Partido acusa pesquisa de “induzir” respostas negativas

Na ação apresentada ao TSE, os advogados do partido afirmaram que o questionário utilizado pela AtlasIntel teria sido elaborado de forma “indutora”, criando um ambiente desfavorável para Flávio Bolsonaro antes das perguntas sobre intenção de voto e rejeição.

Segundo o PL, a sequência de perguntas relacionadas ao Banco Master, aos áudios divulgados e às suspeitas envolvendo Daniel Vorcaro teria influenciado emocionalmente os entrevistados.

A defesa do partido argumentou que o levantamento utilizou técnicas conhecidas como “priming”, “framing” e “ancoragem”, mecanismos que poderiam direcionar a percepção do eleitor antes das respostas finais.

Entre os pontos questionados estão perguntas relacionadas ao “medo” de uma eventual eleição de Flávio Bolsonaro e referências a um suposto esquema de fraudes financeiras envolvendo o Banco Master.
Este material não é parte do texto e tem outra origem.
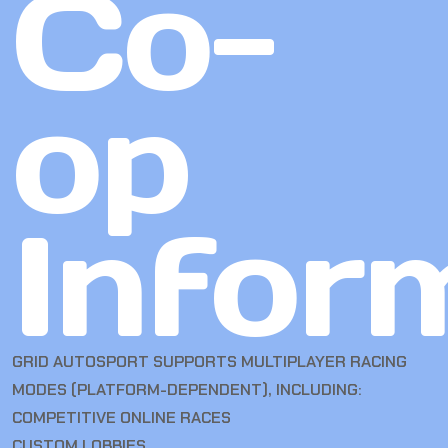
Co-
op
Infor
GRID AUTOSPORT SUPPORTS MULTIPLAYER RACING
MODES (PLATFORM-DEPENDENT), INCLUDING:
COMPETITIVE ONLINE RACES
CUSTOM LOBBIES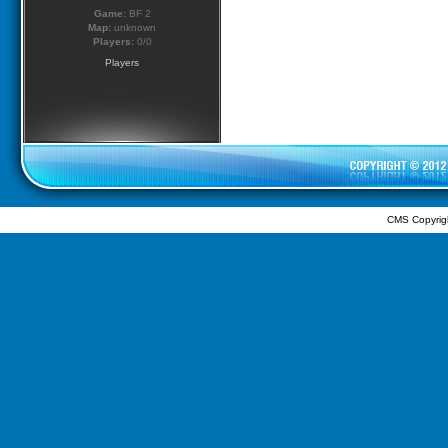
Game:
BF 2
Map:
unknown
Players:
0/0
Players
CMS Copyrig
Áudio sobre filme “Dark Horse” ampliou crise política

A pesquisa foi realizada entre os dias 13 e 18 de maio, período que coincidiu com a divulgação de um áudio publicado pelo site The Intercept Brasil. Na gravação, Flávio Bolsonaro aparece pedindo apoio financeiro a Daniel Vorcaro para o filme Dark Horse, produção inspirada na trajetória política do ex-presidente Jair Bolsonaro.

A repercussão do material provocou forte impacto político nas redes sociais e ampliou o debate sobre a relação entre integrantes do bolsonarismo e empresários ligados ao Banco Master.
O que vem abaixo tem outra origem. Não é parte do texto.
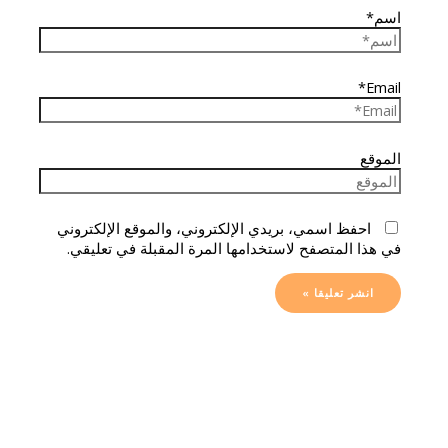
اسم*
Email*
الموقع
احفظ اسمي، بريدي الإلكتروني، والموقع الإلكتروني
في هذا المتصفح لاستخدامها المرة المقبلة في تعليقي.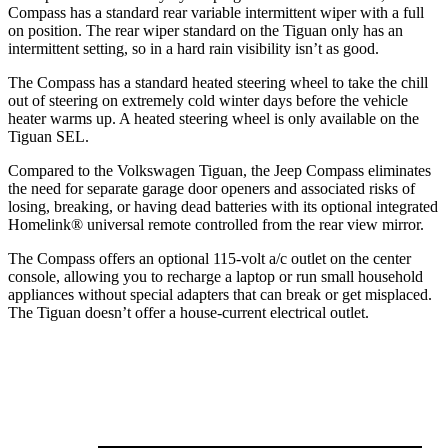
Compass has a standard rear variable intermittent wiper with a full
on position. The rear wiper standard on the Tiguan only has an
intermittent setting, so in a hard rain visibility isn’t as good.
The Compass has a standard heated steering wheel to take the chill
out of steering on extremely cold winter days before the vehicle
heater warms up. A heated steering wheel is only available on the
Tiguan SEL.
Compared to the Volkswagen Tiguan, the Jeep Compass eliminates
the need for separate garage door openers and associated risks of
losing, breaking, or having dead batteries with its optional integrated
Homelink
®
universal remote controlled from the rear view mirror.
The Compass offers an optional 115-volt a/c outlet on the center
console, allowing you to recharge a laptop or run small household
appliances without special adapters that can break or get misplaced.
The Tiguan doesn’t offer a house-current electrical outlet.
Segundo o PL, uma das etapas da pesquisa incluiu até mesmo a reprodução de um áudio relacionado ao caso, o que, para o partido, comprometeria a neutralidade do levantamento.

Pesquisa mostrou crescimento da rejeição

Os números divulgados pela AtlasIntel/Bloomberg indicaram que Flávio Bolsonaro passou a registrar a maior taxa de rejeição entre os pré-candidatos analisados.

O percentual de eleitores que afirmaram não votar no senador “de jeito nenhum” subiu de 49,8% em abril para 52% em maio. Já o presidente Luiz Inácio Lula da Silva apresentou leve oscilação no mesmo período.

O levantamento também mostrou queda nas intenções de voto de Flávio tanto em cenários de primeiro quanto de segundo turno. Em uma simulação direta contra Lula, o senador deixou de aparecer em situação de empate técnico e passou a ficar atrás do atual presidente.

PL pede acesso a dados internos da pesquisa

Além de solicitar a suspensão da divulgação, o Partido Liberal pediu acesso aos microdados completos do levantamento, incluindo logs do sistema, plano amostral e detalhes técnicos da aplicação do questionário.

Os advogados do partido afirmaram que a divulgação da pesquisa poderia causar “danos irreversíveis” ao ambiente eleitoral de 2026, especialmente por causa da repercussão negativa gerada pelas manchetes relacionadas ao caso Banco Master.

A sigla também pediu multa contra o instituto responsável e a proibição definitiva da divulgação de perguntas consideradas irregulares pela defesa.

Caso Banco Master segue pressionando cenário político

O episódio aumentou a tensão política em Brasília e ampliou o impacto do caso Banco Master no cenário eleitoral. O tema já mobiliza parlamentares da oposição e da base governista, além de gerar discussões sobre a criação de uma CPMI para investigar possíveis relações entre empresários, bancos e agentes políticos.

Enquanto aliados de Flávio Bolsonaro afirmam que houve tentativa de desgaste político por meio da pesquisa, adversários defendem a legitimidade do levantamento e cobram esclarecimentos sobre os vínculos do senador com Daniel Vorcaro e o financiamento do filme Dark Horse.